Elders should avoid ‘killer’ Western diet
A recent study published in the American Journal of Medicine further supports what many of us have believed for years — a diet high in fat and sugar, aka a typical Western diet, can take years off your life. The research looked at the eating habits of more than 5,000 adults in the UK and found that those who ate large amounts of foods that are fried and sweet food as well as processed meat, red meat, white bread, butter, etc., doubled their risk of poor health (including developing chronic conditions like heart disease) and premature death during old age, the Daily Mail reported.

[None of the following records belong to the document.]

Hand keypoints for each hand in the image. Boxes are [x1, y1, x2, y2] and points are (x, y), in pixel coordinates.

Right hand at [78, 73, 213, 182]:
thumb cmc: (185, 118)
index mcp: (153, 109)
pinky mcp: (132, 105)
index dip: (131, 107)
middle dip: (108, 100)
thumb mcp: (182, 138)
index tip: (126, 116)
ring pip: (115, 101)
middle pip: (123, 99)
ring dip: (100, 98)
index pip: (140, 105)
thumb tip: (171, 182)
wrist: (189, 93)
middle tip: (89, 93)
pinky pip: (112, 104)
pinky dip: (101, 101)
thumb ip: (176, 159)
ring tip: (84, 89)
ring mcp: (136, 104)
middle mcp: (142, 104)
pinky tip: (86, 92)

While the impact of diet on age-related diseases has already been studied extensively, this new research has adopted a more holistic approach. From 1985 to 2009, the study followed 3,775 men and 1,575 women with a mean age of 51. By examining and assessing their diets over the years, as well as conducting health screenings every five years, investigators were able to identify death rates and chronic conditions among participants. In short, those who ate a Western diet were far more likely to be physically unfit, develop chronic conditions and even die than participants who stuck to a healthier diet.
Senior nutrition tips (via HelpGuide.org)

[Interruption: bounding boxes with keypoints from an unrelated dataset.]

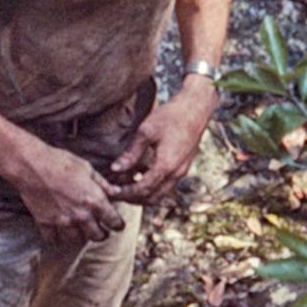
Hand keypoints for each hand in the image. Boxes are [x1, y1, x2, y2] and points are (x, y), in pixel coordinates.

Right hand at [15, 142, 127, 244]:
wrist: (30, 164)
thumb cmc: (59, 162)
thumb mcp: (86, 168)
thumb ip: (102, 184)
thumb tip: (116, 192)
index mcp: (94, 200)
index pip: (114, 222)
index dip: (118, 224)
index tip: (117, 224)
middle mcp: (80, 215)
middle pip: (97, 236)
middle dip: (101, 233)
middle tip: (99, 229)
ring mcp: (62, 221)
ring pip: (76, 240)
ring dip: (80, 236)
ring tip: (79, 229)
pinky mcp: (45, 223)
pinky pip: (54, 240)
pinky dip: (57, 237)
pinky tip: (59, 230)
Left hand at [107, 84, 214, 204]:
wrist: (196, 108)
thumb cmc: (171, 116)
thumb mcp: (146, 131)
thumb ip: (131, 153)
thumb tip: (115, 169)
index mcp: (166, 166)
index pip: (142, 189)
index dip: (125, 193)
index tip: (111, 191)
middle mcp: (176, 173)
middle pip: (151, 197)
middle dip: (132, 198)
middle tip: (116, 192)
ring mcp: (181, 171)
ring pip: (160, 193)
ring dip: (142, 193)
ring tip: (124, 185)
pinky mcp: (183, 166)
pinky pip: (166, 184)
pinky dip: (152, 185)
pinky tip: (138, 175)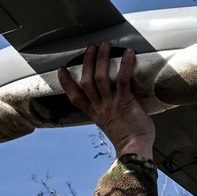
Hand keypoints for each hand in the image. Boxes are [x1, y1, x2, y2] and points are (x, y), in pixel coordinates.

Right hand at [58, 42, 155, 158]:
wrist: (135, 150)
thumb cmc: (129, 139)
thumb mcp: (112, 124)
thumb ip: (111, 112)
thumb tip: (117, 99)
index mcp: (95, 113)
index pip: (75, 96)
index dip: (66, 83)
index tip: (61, 70)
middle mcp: (100, 107)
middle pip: (86, 81)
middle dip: (87, 62)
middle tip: (90, 47)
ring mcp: (111, 104)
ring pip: (100, 78)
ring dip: (101, 59)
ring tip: (103, 45)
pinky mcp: (125, 102)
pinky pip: (122, 80)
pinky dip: (125, 65)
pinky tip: (129, 53)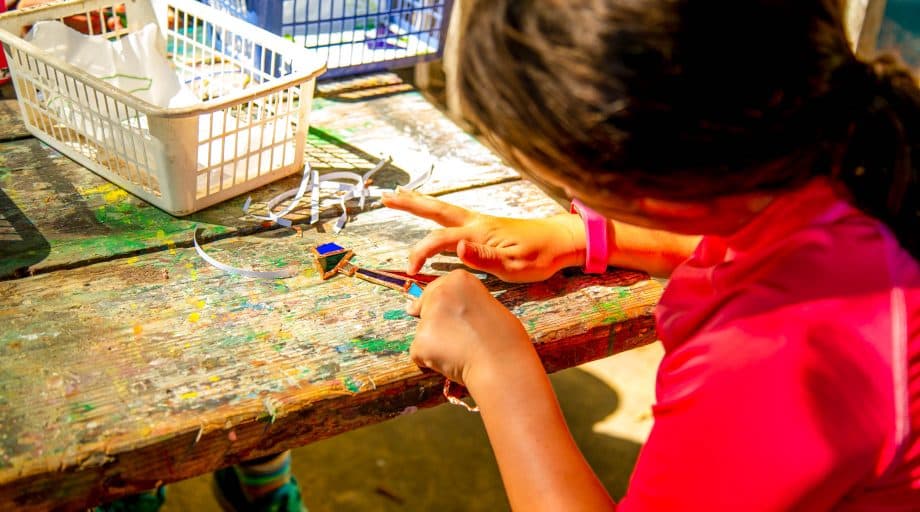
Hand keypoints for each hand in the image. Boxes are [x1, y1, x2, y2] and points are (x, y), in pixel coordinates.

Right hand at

- Reduce sodium — Helps prevent water retention and high blood pressure.
- Eat “good” fats — Monounsaturated fats found in foods like olive oil, avocados, fish, walnuts and flaxseed help protect the body against heart disease.
- Add fiber — Found in many raw foods and whole grains, fiber helps avoid constipation and lowers the risk of chronic diseases.
- Avoid “bad” carbs — White flour, refined sugar, white rice, et al digest quickly and cause spikes in blood sugar.
- Steer clear of hidden sugar — Added sugar can be found in bread, canned soups, frozen fruit, pasta sauce, fast food, instant mashed potatoes — the list goes on and on.
- Cook smart — Prepare foods in ways that preserves nutrients.